▶ [EXERCISE PROMPT]:
Copy the listing that follows exactly. Its pictures do not belong in the copy.

▶ [SOURCE MATERIAL]:
= = =

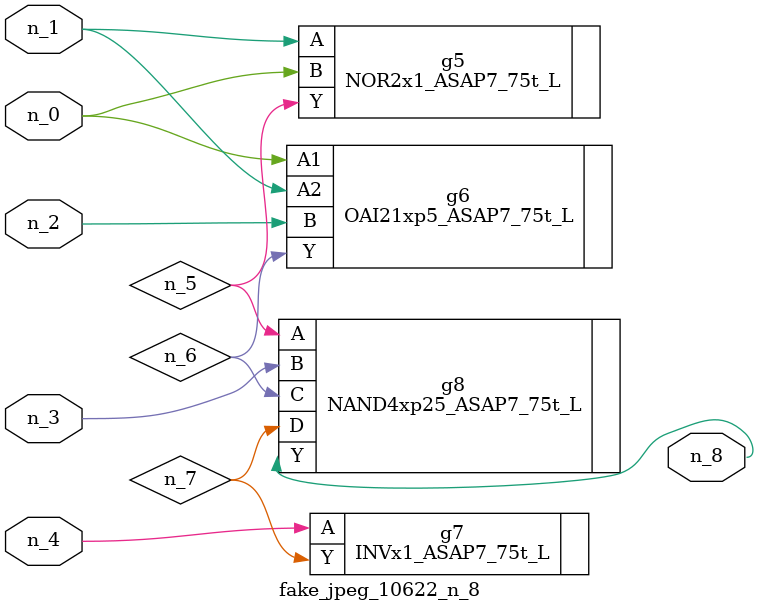
<source format=v>
module fake_jpeg_10622_n_8 (n_3, n_2, n_1, n_0, n_4, n_8);

input n_3;
input n_2;
input n_1;
input n_0;
input n_4;

output n_8;

wire n_6;
wire n_5;
wire n_7;

NOR2x1_ASAP7_75t_L g5 ( 
.A(n_1),
.B(n_0),
.Y(n_5)
);

OAI21xp5_ASAP7_75t_L g6 ( 
.A1(n_0),
.A2(n_1),
.B(n_2),
.Y(n_6)
);

INVx1_ASAP7_75t_L g7 ( 
.A(n_4),
.Y(n_7)
);

NAND4xp25_ASAP7_75t_L g8 ( 
.A(n_5),
.B(n_3),
.C(n_6),
.D(n_7),
.Y(n_8)
);


endmodule
</source>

= = =

▶ [EXERCISE ANSWER]:
<source format=v>
module fake_jpeg_10622_n_8 (n_3, n_2, n_1, n_0, n_4, n_8);

input n_3;
input n_2;
input n_1;
input n_0;
input n_4;

output n_8;

wire n_6;
wire n_5;
wire n_7;

NOR2x1_ASAP7_75t_L g5 ( 
.A(n_1),
.B(n_0),
.Y(n_5)
);

OAI21xp5_ASAP7_75t_L g6 ( 
.A1(n_0),
.A2(n_1),
.B(n_2),
.Y(n_6)
);

INVx1_ASAP7_75t_L g7 ( 
.A(n_4),
.Y(n_7)
);

NAND4xp25_ASAP7_75t_L g8 ( 
.A(n_5),
.B(n_3),
.C(n_6),
.D(n_7),
.Y(n_8)
);


endmodule
</source>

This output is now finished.